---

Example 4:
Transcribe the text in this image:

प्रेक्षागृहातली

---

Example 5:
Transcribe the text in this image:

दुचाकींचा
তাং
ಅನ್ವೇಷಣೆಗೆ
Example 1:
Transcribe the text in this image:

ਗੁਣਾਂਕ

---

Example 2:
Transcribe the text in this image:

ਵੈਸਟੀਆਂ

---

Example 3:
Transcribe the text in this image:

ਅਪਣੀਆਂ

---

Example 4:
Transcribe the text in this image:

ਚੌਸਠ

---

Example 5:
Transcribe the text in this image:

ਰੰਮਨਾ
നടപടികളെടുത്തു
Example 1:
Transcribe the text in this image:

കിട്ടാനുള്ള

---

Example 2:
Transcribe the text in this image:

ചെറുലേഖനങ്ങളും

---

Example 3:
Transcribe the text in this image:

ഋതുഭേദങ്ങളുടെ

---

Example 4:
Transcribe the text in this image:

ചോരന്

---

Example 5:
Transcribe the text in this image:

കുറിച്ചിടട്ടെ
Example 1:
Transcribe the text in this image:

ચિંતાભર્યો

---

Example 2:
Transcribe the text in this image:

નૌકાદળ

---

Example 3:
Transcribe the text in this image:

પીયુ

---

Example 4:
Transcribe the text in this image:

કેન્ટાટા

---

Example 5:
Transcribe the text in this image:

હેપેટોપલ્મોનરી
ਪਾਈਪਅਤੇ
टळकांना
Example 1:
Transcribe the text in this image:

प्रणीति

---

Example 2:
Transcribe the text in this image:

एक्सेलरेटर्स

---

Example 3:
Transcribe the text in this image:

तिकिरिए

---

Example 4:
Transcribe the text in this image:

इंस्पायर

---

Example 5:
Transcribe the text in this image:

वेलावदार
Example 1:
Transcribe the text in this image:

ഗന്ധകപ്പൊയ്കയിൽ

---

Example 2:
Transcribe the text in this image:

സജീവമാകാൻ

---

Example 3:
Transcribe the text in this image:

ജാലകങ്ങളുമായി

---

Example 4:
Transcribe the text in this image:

____________

| What is required |
Output the full listing above once again, verbatim.

| The answer |
---

Example 4:
Transcribe the text in this image:

प्रेक्षागृहातली

---

Example 5:
Transcribe the text in this image:

दुचाकींचा
তাং
ಅನ್ವೇಷಣೆಗೆ
Example 1:
Transcribe the text in this image:

ਗੁਣਾਂਕ

---

Example 2:
Transcribe the text in this image:

ਵੈਸਟੀਆਂ

---

Example 3:
Transcribe the text in this image:

ਅਪਣੀਆਂ

---

Example 4:
Transcribe the text in this image:

ਚੌਸਠ

---

Example 5:
Transcribe the text in this image:

ਰੰਮਨਾ
നടപടികളെടുത്തു
Example 1:
Transcribe the text in this image:

കിട്ടാനുള്ള

---

Example 2:
Transcribe the text in this image:

ചെറുലേഖനങ്ങളും

---

Example 3:
Transcribe the text in this image:

ഋതുഭേദങ്ങളുടെ

---

Example 4:
Transcribe the text in this image:

ചോരന്

---

Example 5:
Transcribe the text in this image:

കുറിച്ചിടട്ടെ
Example 1:
Transcribe the text in this image:

ચિંતાભર્યો

---

Example 2:
Transcribe the text in this image:

નૌકાદળ

---

Example 3:
Transcribe the text in this image:

પીયુ

---

Example 4:
Transcribe the text in this image:

કેન્ટાટા

---

Example 5:
Transcribe the text in this image:

હેપેટોપલ્મોનરી
ਪਾਈਪਅਤੇ
टळकांना
Example 1:
Transcribe the text in this image:

प्रणीति

---

Example 2:
Transcribe the text in this image:

एक्सेलरेटर्स

---

Example 3:
Transcribe the text in this image:

तिकिरिए

---

Example 4:
Transcribe the text in this image:

इंस्पायर

---

Example 5:
Transcribe the text in this image:

वेलावदार
Example 1:
Transcribe the text in this image:

ഗന്ധകപ്പൊയ്കയിൽ

---

Example 2:
Transcribe the text in this image:

സജീവമാകാൻ

---

Example 3:
Transcribe the text in this image:

ജാലകങ്ങളുമായി

---

Example 4:
Transcribe the text in this image:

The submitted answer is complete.